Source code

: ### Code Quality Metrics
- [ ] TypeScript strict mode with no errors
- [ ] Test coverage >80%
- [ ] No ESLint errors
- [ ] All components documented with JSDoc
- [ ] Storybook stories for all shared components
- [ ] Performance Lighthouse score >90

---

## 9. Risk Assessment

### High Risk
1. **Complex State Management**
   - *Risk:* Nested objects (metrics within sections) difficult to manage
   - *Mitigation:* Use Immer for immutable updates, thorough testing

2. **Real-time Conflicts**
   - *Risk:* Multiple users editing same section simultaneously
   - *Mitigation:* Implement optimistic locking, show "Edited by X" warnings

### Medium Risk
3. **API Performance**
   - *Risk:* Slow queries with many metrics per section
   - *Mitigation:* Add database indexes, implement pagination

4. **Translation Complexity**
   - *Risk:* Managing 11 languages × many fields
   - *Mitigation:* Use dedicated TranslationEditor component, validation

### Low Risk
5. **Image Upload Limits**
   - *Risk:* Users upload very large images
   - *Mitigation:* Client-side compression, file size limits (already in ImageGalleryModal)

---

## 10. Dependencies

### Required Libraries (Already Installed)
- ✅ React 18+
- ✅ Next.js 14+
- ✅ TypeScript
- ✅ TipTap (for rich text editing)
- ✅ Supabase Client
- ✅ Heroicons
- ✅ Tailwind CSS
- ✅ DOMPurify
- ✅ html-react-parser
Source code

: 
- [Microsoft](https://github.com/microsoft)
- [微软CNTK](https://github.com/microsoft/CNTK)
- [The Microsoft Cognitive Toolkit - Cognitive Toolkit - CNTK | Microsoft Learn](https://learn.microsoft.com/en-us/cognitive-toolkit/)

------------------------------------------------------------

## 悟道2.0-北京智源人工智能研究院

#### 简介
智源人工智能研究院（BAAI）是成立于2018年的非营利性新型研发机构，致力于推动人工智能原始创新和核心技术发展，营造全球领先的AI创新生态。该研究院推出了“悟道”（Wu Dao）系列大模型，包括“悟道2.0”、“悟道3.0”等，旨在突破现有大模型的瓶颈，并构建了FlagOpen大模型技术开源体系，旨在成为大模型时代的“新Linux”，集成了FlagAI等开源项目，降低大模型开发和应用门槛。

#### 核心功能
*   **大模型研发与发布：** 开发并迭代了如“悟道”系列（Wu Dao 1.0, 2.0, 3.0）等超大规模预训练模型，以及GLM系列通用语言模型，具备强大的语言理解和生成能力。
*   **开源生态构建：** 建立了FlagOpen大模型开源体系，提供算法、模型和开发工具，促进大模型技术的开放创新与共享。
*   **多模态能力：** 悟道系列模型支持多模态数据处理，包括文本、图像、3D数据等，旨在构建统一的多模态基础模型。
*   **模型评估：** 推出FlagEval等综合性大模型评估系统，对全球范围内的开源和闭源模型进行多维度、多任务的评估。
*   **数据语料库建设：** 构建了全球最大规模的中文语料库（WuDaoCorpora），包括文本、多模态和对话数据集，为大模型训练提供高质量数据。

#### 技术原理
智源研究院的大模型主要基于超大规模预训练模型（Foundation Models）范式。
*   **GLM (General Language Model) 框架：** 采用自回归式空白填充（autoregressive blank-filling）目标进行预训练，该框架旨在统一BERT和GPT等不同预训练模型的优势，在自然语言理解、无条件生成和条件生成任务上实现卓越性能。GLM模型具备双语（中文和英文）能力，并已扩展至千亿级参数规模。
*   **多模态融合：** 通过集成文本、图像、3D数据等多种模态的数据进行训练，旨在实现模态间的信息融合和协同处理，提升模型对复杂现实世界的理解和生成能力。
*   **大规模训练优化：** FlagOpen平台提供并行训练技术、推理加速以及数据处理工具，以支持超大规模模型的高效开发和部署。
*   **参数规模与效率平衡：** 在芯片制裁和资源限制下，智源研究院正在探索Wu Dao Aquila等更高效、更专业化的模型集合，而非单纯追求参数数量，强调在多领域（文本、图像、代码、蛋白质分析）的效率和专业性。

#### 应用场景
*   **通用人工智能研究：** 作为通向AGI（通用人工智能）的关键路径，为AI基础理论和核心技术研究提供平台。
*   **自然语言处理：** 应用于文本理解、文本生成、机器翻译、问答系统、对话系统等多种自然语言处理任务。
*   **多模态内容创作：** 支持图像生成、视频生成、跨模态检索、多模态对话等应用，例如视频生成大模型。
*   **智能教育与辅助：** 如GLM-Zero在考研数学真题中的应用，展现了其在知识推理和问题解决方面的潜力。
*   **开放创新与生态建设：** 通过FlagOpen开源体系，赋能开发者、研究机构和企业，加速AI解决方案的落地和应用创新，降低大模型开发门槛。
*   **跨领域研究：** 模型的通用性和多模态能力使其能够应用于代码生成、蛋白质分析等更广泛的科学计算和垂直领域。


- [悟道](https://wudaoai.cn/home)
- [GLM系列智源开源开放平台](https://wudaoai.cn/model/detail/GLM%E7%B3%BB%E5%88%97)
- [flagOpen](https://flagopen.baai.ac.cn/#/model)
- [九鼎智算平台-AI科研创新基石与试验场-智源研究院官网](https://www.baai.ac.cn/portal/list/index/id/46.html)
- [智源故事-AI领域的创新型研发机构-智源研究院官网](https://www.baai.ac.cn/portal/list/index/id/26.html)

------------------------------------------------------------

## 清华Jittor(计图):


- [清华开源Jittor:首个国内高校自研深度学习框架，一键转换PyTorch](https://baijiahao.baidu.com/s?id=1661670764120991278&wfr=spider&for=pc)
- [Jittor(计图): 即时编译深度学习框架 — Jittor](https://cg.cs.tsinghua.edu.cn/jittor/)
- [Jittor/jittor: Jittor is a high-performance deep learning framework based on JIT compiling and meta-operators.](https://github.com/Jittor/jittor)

========

→ **WHAT TO PRODUCE**
Reproduce exactly the first line of the listing and every line after it, through the one containing "- *Risk:* Users upload very large images". Nothing else belongs in the output.

→ **THE COMPLETED TASK**
Source code

: ### Code Quality Metrics
- [ ] TypeScript strict mode with no errors
- [ ] Test coverage >80%
- [ ] No ESLint errors
- [ ] All components documented with JSDoc
- [ ] Storybook stories for all shared components
- [ ] Performance Lighthouse score >90

---

## 9. Risk Assessment

### High Risk
1. **Complex State Management**
   - *Risk:* Nested objects (metrics within sections) difficult to manage
   - *Mitigation:* Use Immer for immutable updates, thorough testing

2. **Real-time Conflicts**
   - *Risk:* Multiple users editing same section simultaneously
   - *Mitigation:* Implement optimistic locking, show "Edited by X" warnings

### Medium Risk
3. **API Performance**
   - *Risk:* Slow queries with many metrics per section
   - *Mitigation:* Add database indexes, implement pagination

4. **Translation Complexity**
   - *Risk:* Managing 11 languages × many fields
   - *Mitigation:* Use dedicated TranslationEditor component, validation

### Low Risk
5. **Image Upload Limits**
   - *Risk:* Users upload very large images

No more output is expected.